An undersea communication cable near Keelung Port and Yehliu was recently damaged, allegedly by a Chinese cargo vessel, Shunxing 39, dragging its anchor along the ocean floor. Benjamin L. Schmitt, a senior fellow at the University of Pennsylvania and former U.S. State Department European energy security advisor, highlighted that the cable, extending from northern Taiwan across the Indo-Pacific to the U.S. West Coast, holds significant strategic value. Schmitt suggested the damage was likely a deliberate act.
Taiwan is not alone in facing such incidents. In October 2023, two data cables between Finland and Estonia were damaged by a Hong Kong-flagged vessel registered in China. In November 2024, two critical Baltic Sea communication cables—one linking Germany and Finland, and another connecting Sweden and Lithuania—were sabotaged. The main suspect was also a Chinese vessel. In December 2024, the undersea power cable Estlink 2, which transfers electricity from Finland to Estonia, was damaged along with its grid. A Chinese commercial vessel was again implicated, prompting intense scrutiny from Nordic and Baltic nations. German Foreign Minister Annalena Baerbock remarked that “damages to subsea cables in the Baltic Sea occur nearly every month.”

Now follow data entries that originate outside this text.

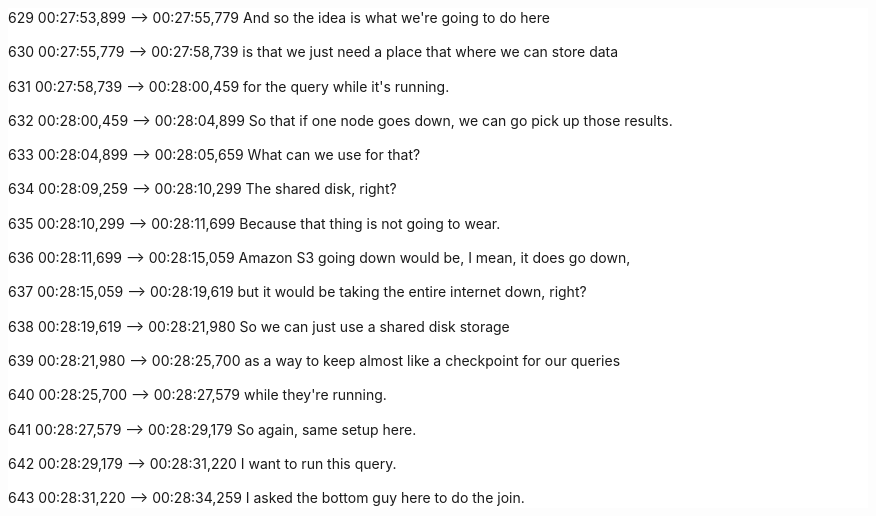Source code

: 629
00:27:53,899 --> 00:27:55,779
And so the idea is what we're going to do here

630
00:27:55,779 --> 00:27:58,739
is that we just need a place that where we can store data

631
00:27:58,739 --> 00:28:00,459
for the query while it's running.

632
00:28:00,459 --> 00:28:04,899
So that if one node goes down, we can go pick up those results.

633
00:28:04,899 --> 00:28:05,659
What can we use for that?

634
00:28:09,259 --> 00:28:10,299
The shared disk, right?

635
00:28:10,299 --> 00:28:11,699
Because that thing is not going to wear.

636
00:28:11,699 --> 00:28:15,059
Amazon S3 going down would be, I mean, it does go down,

637
00:28:15,059 --> 00:28:19,619
but it would be taking the entire internet down, right?

638
00:28:19,619 --> 00:28:21,980
So we can just use a shared disk storage

639
00:28:21,980 --> 00:28:25,700
as a way to keep almost like a checkpoint for our queries

640
00:28:25,700 --> 00:28:27,579
while they're running.

641
00:28:27,579 --> 00:28:29,179
So again, same setup here.

642
00:28:29,179 --> 00:28:31,220
I want to run this query.

643
00:28:31,220 --> 00:28:34,259
I asked the bottom guy here to do the join.
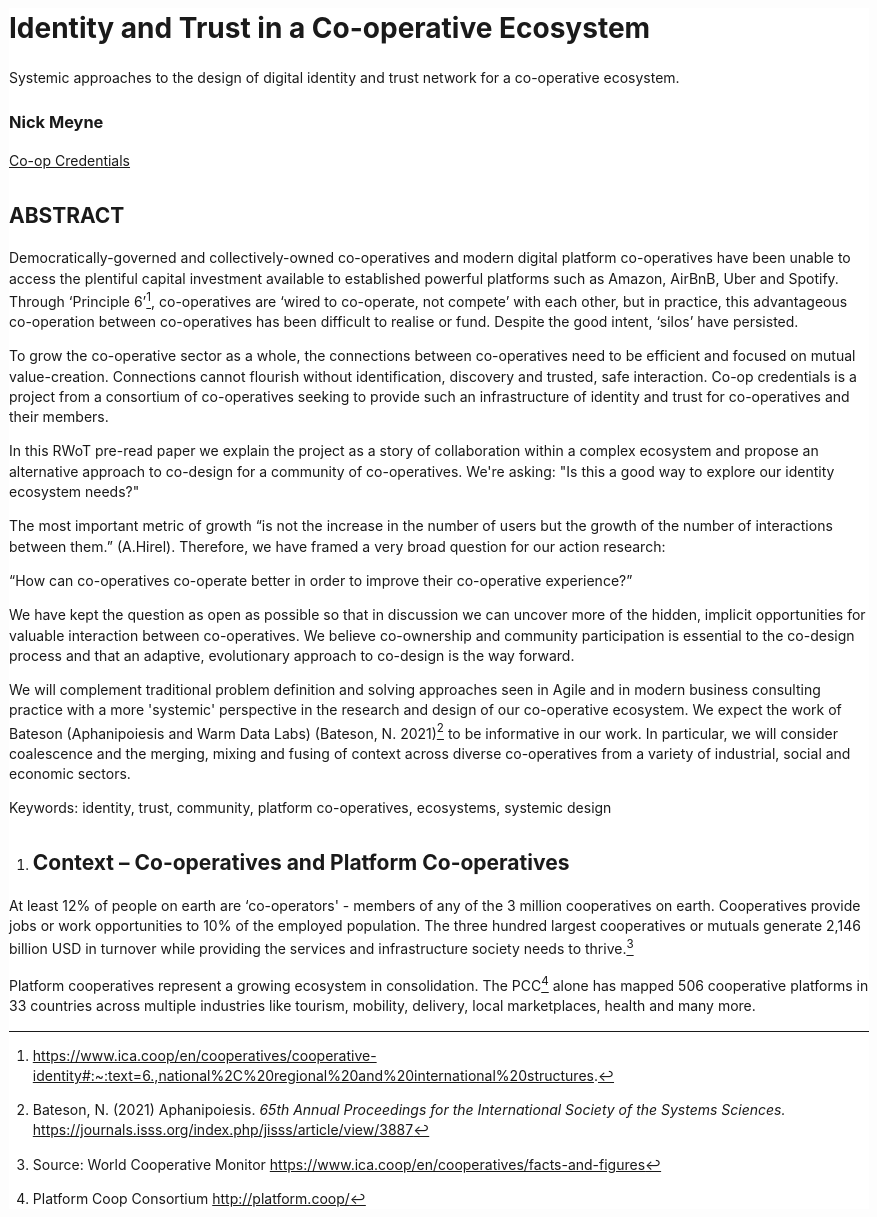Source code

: # **Identity and Trust in a Co-operative Ecosystem**
Systemic approaches to the design of digital identity and trust network for a co-operative ecosystem.  
### **Nick Meyne**
[Co-op Credentials](https://coopcreds.com/)

## ABSTRACT

Democratically-governed and collectively-owned co-operatives and modern digital platform co-operatives have been unable to access the plentiful capital investment available to established powerful platforms such as Amazon, AirBnB, Uber and Spotify.  Through ‘Principle 6’[^1], co-operatives are ‘wired to co-operate, not compete’ with each other, but in practice, this advantageous co-operation between co-operatives has been difficult to realise or fund. Despite the good intent, ‘silos’ have persisted.  

To grow the co-operative sector as a whole, the connections between co-operatives need to be efficient and focused on mutual value-creation. Connections cannot flourish without identification, discovery and trusted, safe interaction. Co-op credentials is a project from a consortium of co-operatives seeking to provide such an infrastructure of identity and trust for co-operatives and their members.  

In this RWoT pre-read paper we explain the project as a story of collaboration within a complex ecosystem and propose an alternative approach to co-design for a community of co-operatives.  We're asking: "Is this a good way to explore our identity ecosystem needs?"  

The most important metric of growth “is not the increase in the number of users but the growth of the number of interactions between them.” (A.Hirel).  Therefore, we have framed a very broad question for our action research:  

“How can co-operatives co-operate better in order to improve their co-operative experience?”  

We have kept the question as open as possible so that in discussion we can uncover more of the hidden, implicit opportunities for valuable interaction between co-operatives.  We believe co-ownership and community participation is essential to the co-design process and that an adaptive, evolutionary approach to co-design is the way forward.  

We will complement traditional problem definition and solving approaches seen in Agile and in modern business consulting practice with a more 'systemic' perspective in the research and design of our co-operative ecosystem.  We expect the work of Bateson (Aphanipoiesis and Warm Data Labs) (Bateson, N. 2021)[^0] to be informative in our work. In particular, we will consider coalescence and the merging, mixing and fusing of context across diverse co-operatives from a variety of industrial, social and economic sectors.  


Keywords: identity, trust, community, platform co-operatives, ecosystems, systemic design  

1. ## **Context – Co-operatives and Platform Co-operatives**
At least 12% of people on earth are ‘co-operators' - members of any of the 3 million cooperatives on earth.  Cooperatives provide jobs or work opportunities to 10% of the employed population.  The three hundred largest cooperatives or mutuals generate 2,146 billion USD in turnover while providing the services and infrastructure society needs to thrive.[^2]  

Platform cooperatives represent a growing ecosystem in consolidation. The PCC[^3] alone has mapped 506 cooperative platforms in 33 countries across multiple industries like tourism, mobility, delivery, local marketplaces, health and many more.  


[^0]: Bateson, N. (2021) Aphanipoiesis. *65th Annual Proceedings for the International Society of the Systems Sciences.* <https://journals.isss.org/index.php/jisss/article/view/3887>
[^1]: https://www.ica.coop/en/cooperatives/cooperative-identity#:~:text=6.,national%2C%20regional%20and%20international%20structures.
[^2]: Source: World Cooperative Monitor https://www.ica.coop/en/cooperatives/facts-and-figures
[^3]: Platform Coop Consortium http://platform.coop/
[^4]: Neilsen:  https://nielseniq.com/global/en/insights/analysis/2015/the-sustainability-imperative-2/
[^5]: Uberall  https://uberall.com/en-gb/resources/blog/new-consumer-behaviour-82-will-shop-locally-after-covid-however
[^6]: International Cooperative Alliance
[^7]: ICA Statement of Cooperative Identity  https://www.ica.coop/en/cooperatives/cooperative-identity#:~:text=6.,national%2C%20regional%20and%20international%20structures.
[^8]: W3C https://www.w3.org/2011/identity-ws/slides/Pranke-wicked.pdf
[^9]: Self-Sovereign Identity is a loosely-used term that lacks a normative definition since originally being coined to by Christopher Allen to summarise a set of principles (http://www.lifewithalacrity.com/2016/04/the-path-to-self-soverereign-identity.html ) The headline we use for SSI is "agency of individual subjects over the holding and disclosure of information about them".  In the digital realm, cryptographic technologies are used, but in the physical human context, a person’s wallet or purse containing paper certificates or cards as ’proofs’ from trusted issuers could be said to be an example of SSI.  Note that information property rights are not directly required or implied.
[^10]: A Hirel:   https://medium.com/@ahirel/hacking-metcalfes-law-1127a687bcd2
[^11]: K Smith: From dividual and individual selves to porous subjects  https://doi.org/10.1111/j.1757-6547.2012.00167.x
[^12]: MacIntyre, A. 1984. After Virtue, 2nd edn. Notre Dame: University of Notre Dame Press.
[^13]: How to avoid another identity tragedy - Christopher Allen https://youtu.be/isanNSDoSnE
[^14]: Linux Foundation, (May 2020.) Introducing the Trust over IP Foundation Whitepaper, https://trustoverip.org/wpcontent/uploads/sites/98/2020/05/toip_introduction_050520.pdf
[^15]: The Open Group Architectural Framework: https://www.opengroup.org/togaf
[^16]: Capgemini Integrated Architecture Framework: http://architectureportal.org/capgemini-integrated-architecture-framework-iaf
[^17]:  N. Hickman: A use case for decentralized identity at work. An investigation of potential digital solutions for supply chains in the Indian apparel sector to increase supply chain resilience and reduce worker vulnerability https://www.turing.ac.uk/sites/default/files/2021-11/a_use_case_for_decentralized_identity_at_work_v1.2_final_1.pdf  a paper created as part of The Alan Turing Institute’s Trustworthy Digital Infrastructure for Identity Systems project.
[^18]: N. v.Doorn 2017  Analysis: Platform cooperativism and the problem of the outside
[^19]: Mehta, Dawande and Mookerjee, 2021, Can data cooperatives sustain themselves? https://blogs.lse.ac.uk/businessreview/2021/08/02/can-data-cooperatives-sustain-themselves/
[^20]: New York Times:  https://www.nytimes.com/2019/11/02/business/adam-neumann-wework-exit-package.html
[^21]: https://www.valueflo.ws/  https://github.com/valueflows 
[^22]: Open Knowledge Foundation https://okfn.org/
[^23]: Sangeet Choudary, Platform Power, 2013: http://platformed.info
[^24]: David Evans and Richard Schmalensee, 2016:  Matchmakers: the new economics of multisided platforms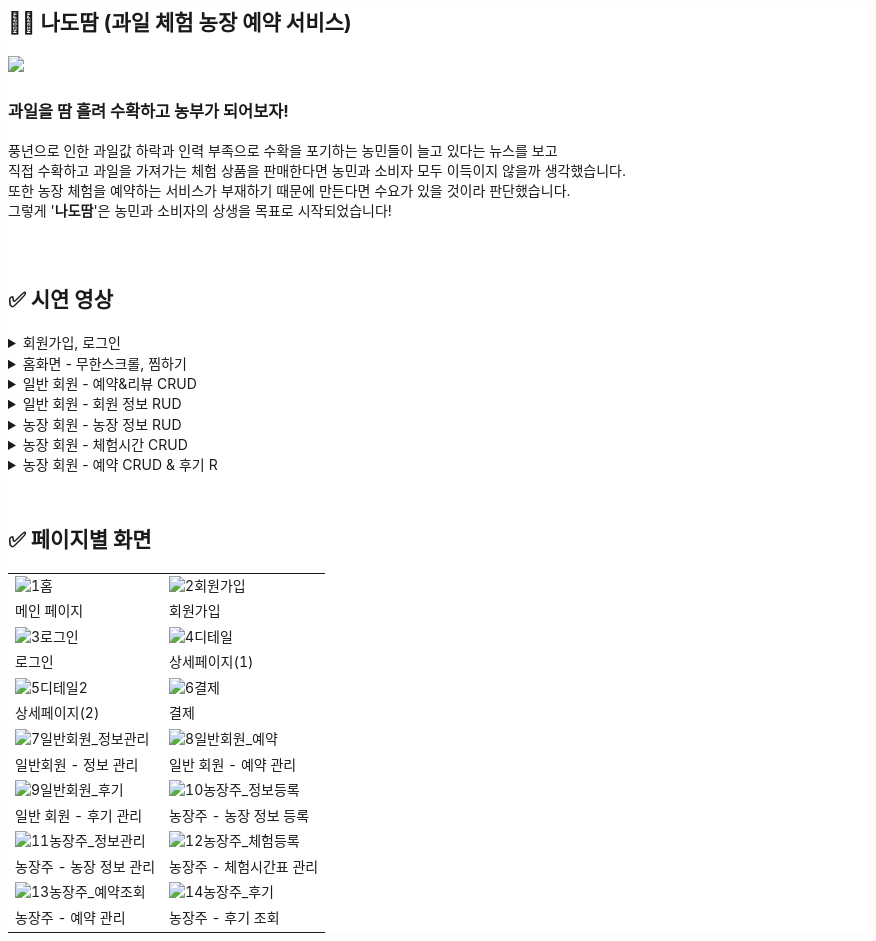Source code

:## 🍋🍎 나도땀 (과일 체험 농장 예약 서비스)

<img src="./client/public/nadoddam.jpg" width="200px">

### <b>과일을 땀 흘려 수확하고 농부가 되어보자!</b>

풍년으로 인한 과일값 하락과 인력 부족으로 수확을 포기하는 농민들이 늘고 있다는 뉴스를 보고
<br />
직접 수확하고 과일을 가져가는 체험 상품을 판매한다면 농민과 소비자 모두 이득이지 않을까 생각했습니다.
<br />
또한 농장 체험을 예약하는 서비스가 부재하기 때문에 만든다면 수요가 있을 것이라 판단했습니다.
<br />
그렇게 '**나도땀**'은 농민과 소비자의 상생을 목표로 시작되었습니다!

<br />

## ✅ 시연 영상

<details><summary>회원가입, 로그인</summary></details>

<details><summary>홈화면 - 무한스크롤, 찜하기</summary></details>

<details><summary>일반 회원 - 예약&리뷰 CRUD</summary></details>

<details><summary>일반 회원 - 회원 정보 RUD</summary></details>

<details><summary>농장 회원 - 농장 정보 RUD</summary></details>

<details><summary>농장 회원 - 체험시간 CRUD</summary></details>

<details><summary>농장 회원 - 예약 CRUD & 후기 R</summary></details>

<br />

## ✅ 페이지별 화면

|                                                                                                                                        |                                                                                                                                         |
| -------------------------------------------------------------------------------------------------------------------------------------- | --------------------------------------------------------------------------------------------------------------------------------------- |
| ![1홈](https://user-images.githubusercontent.com/81282655/221543591-bbc9755e-c392-4dae-b16e-6603eb254dd0.PNG)                        | ![2회원가입](https://user-images.githubusercontent.com/81282655/221543604-b2429e9c-9944-450f-862d-f9767f3b3c2b.PNG)               |
| 메인 페이지                                                                                                                            | 회원가입                                                                                                                                |
| ![3로그인](https://user-images.githubusercontent.com/81282655/221543606-3ac98536-4ce9-46ef-a829-7a4c70505f57.PNG)                  | ![4디테일](https://user-images.githubusercontent.com/81282655/221543611-5cb8d199-8605-4c0c-a6bc-e4c729fe8100.png)                   |
| 로그인                                                                                                                                 | 상세페이지(1)                                                                                                                           |
| ![5디테일2](https://user-images.githubusercontent.com/81282655/221543618-b39fa93a-b00e-411c-a4a8-fe57e098ff17.png)                 | ![6결제](/uploads/4378f6b59cebf7db6057bf9a02e5f93b/6결제.png)                                                                           |
| 상세페이지(2)                                                                                                                          | 결제                                                                                                                                    |
| ![7일반회원_정보관리](/uploads/c4227707a3600646905f74949a282108/7일반회원_정보관리.PNG)                                                | ![8일반회원_예약](https://user-images.githubusercontent.com/81282655/221543622-263d0fc2-4971-4a96-92cc-d257d5f12593.PNG)      |
| 일반회원 - 정보 관리                                                                                                                   | 일반 회원 - 예약 관리                                                                                                                   |
| ![9일반회원_후기](https://user-images.githubusercontent.com/81282655/221543624-1cccea53-97d6-4198-a075-c7372626cc93.png)      | ![10농장주_정보등록](https://user-images.githubusercontent.com/81282655/221543627-3801b6f9-ab01-443a-8297-9214110b6189.PNG) |
| 일반 회원 - 후기 관리                                                                                                                  | 농장주 - 농장 정보 등록                                                                                                                 |
| ![11농장주_정보관리](https://user-images.githubusercontent.com/81282655/221543630-3fa860af-560a-4113-bf33-9a4c4709b224.PNG) | ![12농장주_체험등록](https://user-images.githubusercontent.com/81282655/221543636-1a277ee2-9bea-4a11-95de-2418459060b3.PNG) |
| 농장주 - 농장 정보 관리                                                                                                                | 농장주 - 체험시간표 관리                                                                                                                |
| ![13농장주_예약조회](https://user-images.githubusercontent.com/81282655/221543638-44043c07-1244-4b3c-aa69-fcbf8524308c.PNG)  | ![14농장주_후기](https://user-images.githubusercontent.com/81282655/221543640-03fa2759-432f-43c5-aa62-69286c93005e.PNG)          |
| 농장주 - 예약 관리                                                                                                                     | 농장주 - 후기 조회                                                                                                                      |
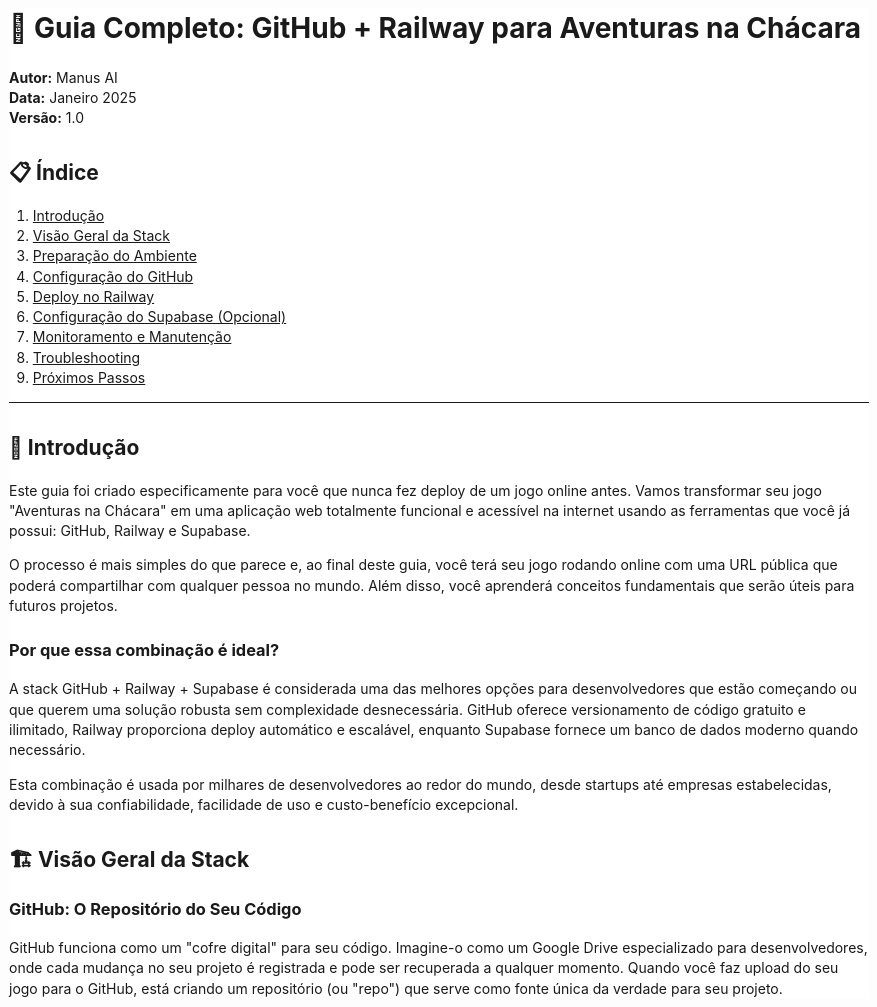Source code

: # 🚀 Guia Completo: GitHub + Railway para Aventuras na Chácara

**Autor:** Manus AI  
**Data:** Janeiro 2025  
**Versão:** 1.0

## 📋 Índice

1. [Introdução](#introdução)
2. [Visão Geral da Stack](#visão-geral-da-stack)
3. [Preparação do Ambiente](#preparação-do-ambiente)
4. [Configuração do GitHub](#configuração-do-github)
5. [Deploy no Railway](#deploy-no-railway)
6. [Configuração do Supabase (Opcional)](#configuração-do-supabase-opcional)
7. [Monitoramento e Manutenção](#monitoramento-e-manutenção)
8. [Troubleshooting](#troubleshooting)
9. [Próximos Passos](#próximos-passos)

---

## 🎯 Introdução

Este guia foi criado especificamente para você que nunca fez deploy de um jogo online antes. Vamos transformar seu jogo "Aventuras na Chácara" em uma aplicação web totalmente funcional e acessível na internet usando as ferramentas que você já possui: GitHub, Railway e Supabase.

O processo é mais simples do que parece e, ao final deste guia, você terá seu jogo rodando online com uma URL pública que poderá compartilhar com qualquer pessoa no mundo. Além disso, você aprenderá conceitos fundamentais que serão úteis para futuros projetos.

### Por que essa combinação é ideal?

A stack GitHub + Railway + Supabase é considerada uma das melhores opções para desenvolvedores que estão começando ou que querem uma solução robusta sem complexidade desnecessária. GitHub oferece versionamento de código gratuito e ilimitado, Railway proporciona deploy automático e escalável, enquanto Supabase fornece um banco de dados moderno quando necessário.

Esta combinação é usada por milhares de desenvolvedores ao redor do mundo, desde startups até empresas estabelecidas, devido à sua confiabilidade, facilidade de uso e custo-benefício excepcional.




## 🏗️ Visão Geral da Stack

### GitHub: O Repositório do Seu Código

GitHub funciona como um "cofre digital" para seu código. Imagine-o como um Google Drive especializado para desenvolvedores, onde cada mudança no seu projeto é registrada e pode ser recuperada a qualquer momento. Quando você faz upload do seu jogo para o GitHub, está criando um repositório (ou "repo") que serve como fonte única da verdade para seu projeto.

National security experts stress the need to enhance the resilience of undersea cables through inspections and preventative measures. They also advocate for a global punitive mechanism to deter deliberate infrastructure sabotage. The resilience of undersea cables was a key focus during the Taiwanese Presidential Office’s urban resilience exercises in December 2024 and is expected to remain central to the committee’s discussions in 2025.